Exercise requirements – List every line in the records that contains the word "možné", copying each line in full.

** The data follows **

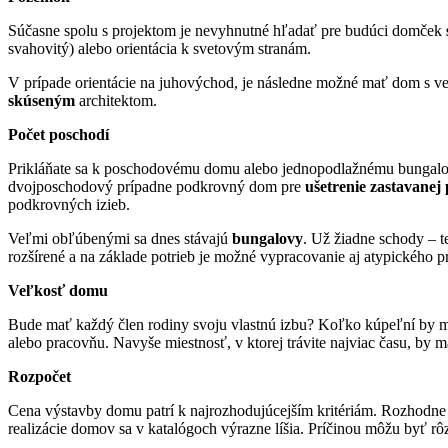
Súčasne spolu s projektom je nevyhnutné hľadať pre budúci domček
svahovitý) alebo orientácia k svetovým stranám.
V prípade orientácie na juhovýchod, je následne možné mať dom s 
skúseným
architektom.
Počet poschodí
Prikláňate sa k poschodovému domu alebo jednopodlažnému bungalov
dvojposchodový prípadne podkrovný dom pre
ušetrenie zastavanej
podkrovných izieb.
Veľmi obľúbenými sa dnes stávajú
bungalovy
. Už žiadne schody – 
rozšírené a na základe potrieb je možné vypracovanie aj atypického p
Veľkosť domu
Bude mať každý člen rodiny svoju vlastnú izbu? Koľko kúpeľní by
alebo pracovňu. Navyše miestnosť, v ktorej trávite najviac času, by 
Rozpočet
Cena výstavby domu patrí k najrozhodujúcejším kritériám. Rozhodne 
realizácie domov sa v katalógoch výrazne líšia. Príčinou môžu byť rôz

** End of The data **

Result –
V prípade orientácie na juhovýchod, je následne možné mať dom s 
rozšírené a na základe potrieb je možné vypracovanie aj atypického p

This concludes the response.